138 - Use of Reticulocyte Hemoglobin in Identifying Maternal-Infant Dyads at Risk for Iron Deficiency Anemia

Saturday, April 29, 2023

3:30 PM – 6:00 PM ET

Poster Number: 138
Publication Number: 138.239

Cassandra Pekar, SAUSHEC, Driftwood, TX, United States; Alexandra Hansen, Uniformed Services University of the Health Sciences F. Edward Hebert School of Medicine, FPO, Armed Forces - AP, United States; Thornton S. Mu, Uniformed Services University of the Health Sciences F. Edward Hebert School of Medicine, JBSA Ft Sam Houston, TX, United States

Presenting Author(s)

CP

Cassandra Pekar, MD (she/her/hers)

Fellow
SAUSHEC
Driftwood, Texas, United States

Background:

Anemia in pregnancy approaches 30-40% globally with iron deficiency (ID) comprising half of these cases. In the United States, iron-deficiency anemia (IDA) during pregnancy is 5%. ID and IDA can lead to deleterious effects a negative impact for the maternal-fetal dyad. Reticulocyte hemoglobin content (CHr) provides an estimate of functional iron stores available for new RBC production in the previous 3-4 days and is available without additional blood sampling. CHr monitoring in pregnant women and their infants could lead to earlier intervention with iron supplementation.

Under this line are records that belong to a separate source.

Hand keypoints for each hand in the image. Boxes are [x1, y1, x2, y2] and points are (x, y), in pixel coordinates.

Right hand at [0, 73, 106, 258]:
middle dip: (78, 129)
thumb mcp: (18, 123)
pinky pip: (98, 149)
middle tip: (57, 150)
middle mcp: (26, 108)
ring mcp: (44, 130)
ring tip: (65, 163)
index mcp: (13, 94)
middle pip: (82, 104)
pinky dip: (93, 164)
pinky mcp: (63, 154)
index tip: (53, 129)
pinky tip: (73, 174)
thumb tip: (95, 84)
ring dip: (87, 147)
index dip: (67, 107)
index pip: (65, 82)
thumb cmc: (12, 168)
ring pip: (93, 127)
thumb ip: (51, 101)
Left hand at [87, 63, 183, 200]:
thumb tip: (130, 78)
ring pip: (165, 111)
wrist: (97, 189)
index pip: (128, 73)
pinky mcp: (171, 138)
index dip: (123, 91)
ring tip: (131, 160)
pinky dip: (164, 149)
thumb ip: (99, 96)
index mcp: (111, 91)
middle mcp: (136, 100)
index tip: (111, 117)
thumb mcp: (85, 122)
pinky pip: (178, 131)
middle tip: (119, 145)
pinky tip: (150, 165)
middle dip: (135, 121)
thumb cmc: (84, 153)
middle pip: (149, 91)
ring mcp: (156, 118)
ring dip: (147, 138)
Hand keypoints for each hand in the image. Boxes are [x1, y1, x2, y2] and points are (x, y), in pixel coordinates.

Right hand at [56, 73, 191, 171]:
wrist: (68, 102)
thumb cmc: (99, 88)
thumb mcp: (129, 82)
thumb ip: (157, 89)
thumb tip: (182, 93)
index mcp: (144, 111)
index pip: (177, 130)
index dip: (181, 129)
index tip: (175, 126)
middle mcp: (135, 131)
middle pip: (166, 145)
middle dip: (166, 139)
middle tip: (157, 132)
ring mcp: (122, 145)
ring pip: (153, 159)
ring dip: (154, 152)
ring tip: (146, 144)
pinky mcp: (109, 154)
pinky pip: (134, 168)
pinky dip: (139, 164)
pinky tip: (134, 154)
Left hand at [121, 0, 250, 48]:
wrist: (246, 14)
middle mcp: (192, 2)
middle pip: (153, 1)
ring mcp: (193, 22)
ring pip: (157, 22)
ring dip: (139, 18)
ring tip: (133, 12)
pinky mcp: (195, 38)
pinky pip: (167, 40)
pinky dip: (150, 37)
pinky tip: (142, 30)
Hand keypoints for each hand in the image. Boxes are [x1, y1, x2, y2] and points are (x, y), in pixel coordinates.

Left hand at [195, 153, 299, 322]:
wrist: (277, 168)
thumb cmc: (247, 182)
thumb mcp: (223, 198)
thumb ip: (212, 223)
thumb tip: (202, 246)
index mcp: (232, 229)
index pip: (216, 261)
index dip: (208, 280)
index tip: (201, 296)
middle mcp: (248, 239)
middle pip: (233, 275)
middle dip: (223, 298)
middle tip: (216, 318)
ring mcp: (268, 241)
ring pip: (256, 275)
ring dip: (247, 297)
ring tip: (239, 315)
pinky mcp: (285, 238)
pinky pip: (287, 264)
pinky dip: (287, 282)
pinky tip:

Objective: To utilize CHr to identify pregnant women and their infants at risk for ID and IDA.

Design/Methods: This was a prospective, observational study following diagnosis of anemia during pregnancy. Neonatal values were obtained via cord blood samples drawn at delivery. Preterm infants and newborns with history of hypoxic-ischemic encephalopathy, cord prolapse, abruption, fetal-maternal hemorrhage, or monochorionic twin gestation were excluded. CHr and hemoglobin (HgB) data were analyzed from 1^st and 3^rd trimester maternal and cord blood.

Results: Demographic data is shown in table 1. Average maternal HgB (g/dL±SD) was 12.2±1.0 and 10.5±1.1, and CHr (pg±SD) was 32.8±3.2 and 30.0±3.7 in the 1^st and 3^rd trimesters, respectively. See table 2. 31% of the maternal population had ID (CHr< 31.2 pg) in the 1^st trimester increasing to 58% in the 3^rd trimester. Infants’ mean cord HgB was 15.0±1.6 g/dL. 12% were anemic, and 47% of these anemic infants were ID. Maternal 1^st trimester CHr as a predictor of neonatal anemia showed 21% sensitivity, 45% specificity, 20% positive predictive value (PPV), and 66% negative predictive value (NPV). Maternal 1^st trimester CHr as a predictor of newborn IDA had a 32% sensitivity, 68% specificity, 47% PPV, and 53% NPV. In the 3^rd trimester, maternal CHr as a predictor of neonatal anemia demonstrated 64% sensitivity, 44% specificity, 29% PPV, and 78% NPV. 3^rd trimester CHr as a predictor for infant IDA showed a 60% sensitivity, 45% specificity, 58% PPV, and 48% NPV.

Conclusion(s): During pregnancy, there is poor sensitivity and specificity as well as PPV and NPV using CHr (maternal iron deficiency) as a predictor for neonatal anemia or ID. The reasoning likely resides within physiologic placental functioning rendering maternal iron stores as unreliable predictors for newborn IDA.